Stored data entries
>>>

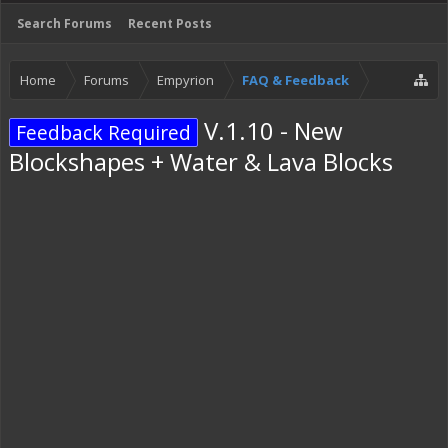
Search Forums
Recent Posts
Home
Forums
Empyrion
FAQ & Feedback
V.1.10 - New
Feedback Required
Blockshapes + Water & Lava Blocks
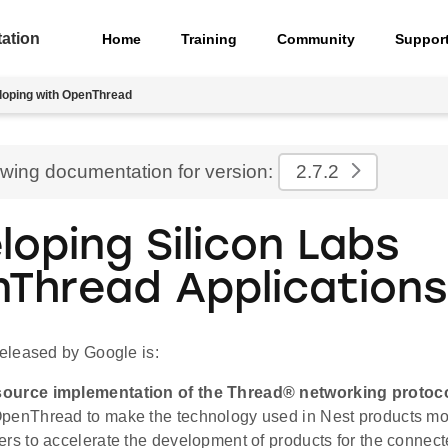
ation
Home
Training
Community
Suppor
loping with OpenThread
ewing documentation for version:
2.7.2
loping Silicon Labs
Thread Applications
leased by Google is:
ource implementation of the Thread® networking protoco
penThread to make the technology used in Nest products mor
ers to accelerate the development of products for the connec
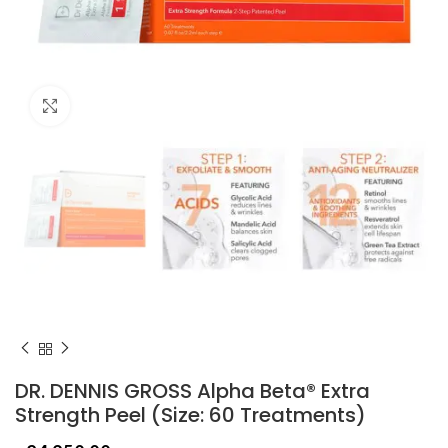
Click to enlarge
DR. DENNIS GROSS Alpha Beta® Extra
Strength Peel (Size: 60 Treatments)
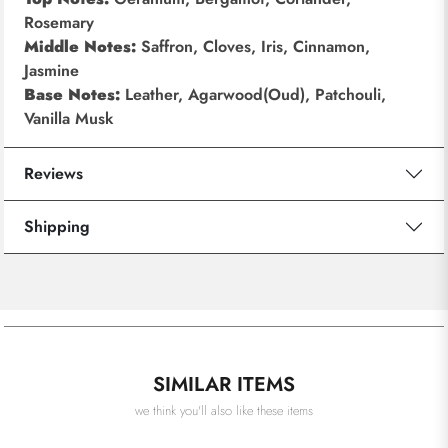
Rosemary
Middle Notes:
Saffron, Cloves, Iris, Cinnamon,
Jasmine
Base Notes:
Leather, Agarwood(Oud), Patchouli,
Vanilla Musk
Reviews
Shipping
SIMILAR ITEMS
we think you'll also like these items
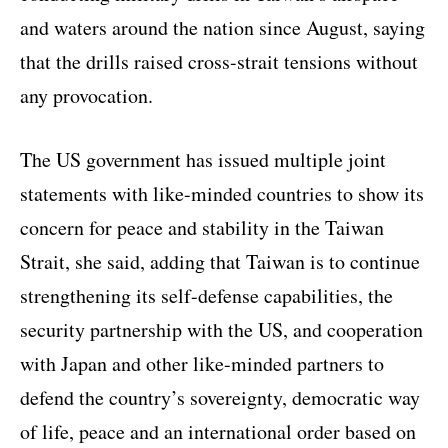
and waters around the nation since August, saying
that the drills raised cross-strait tensions without
any provocation.
The US government has issued multiple joint
statements with like-minded countries to show its
concern for peace and stability in the Taiwan
Strait, she said, adding that Taiwan is to continue
strengthening its self-defense capabilities, the
security partnership with the US, and cooperation
with Japan and other like-minded partners to
defend the country’s sovereignty, democratic way
of life, peace and an international order based on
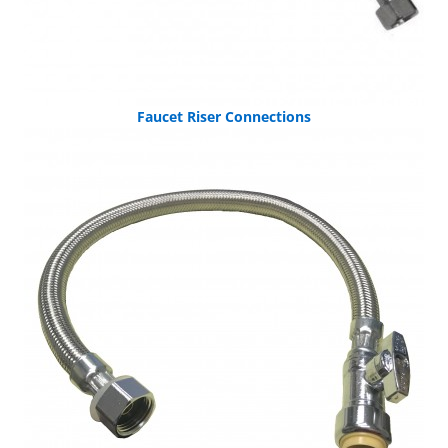
Faucet Riser Connections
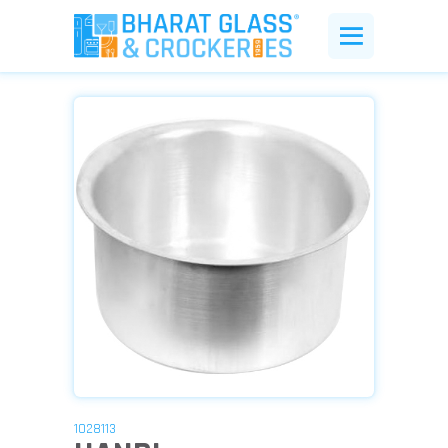
1028113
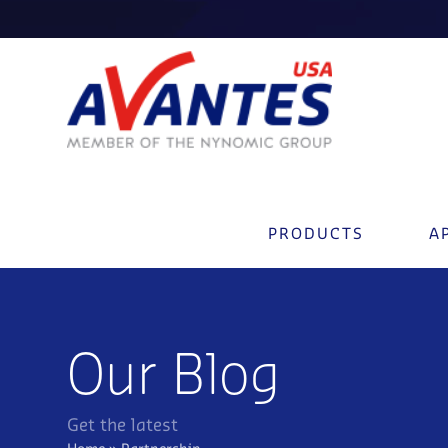
PRODUCTS
A
Our Blog
Get the latest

<<<

**WHAT THE TASK ASKS:** From the line with "and waters around" to the last line above, restate each line word for word, but skip the pictures.

**SOLUTION:**
and waters around the nation since August, saying
that the drills raised cross-strait tensions without
any provocation.
The US government has issued multiple joint
statements with like-minded countries to show its
concern for peace and stability in the Taiwan
Strait, she said, adding that Taiwan is to continue
strengthening its self-defense capabilities, the
security partnership with the US, and cooperation
with Japan and other like-minded partners to
defend the country’s sovereignty, democratic way
of life, peace and an international order based on
Faucet Riser Connections
1028113
PRODUCTS
A
Our Blog
Get the latest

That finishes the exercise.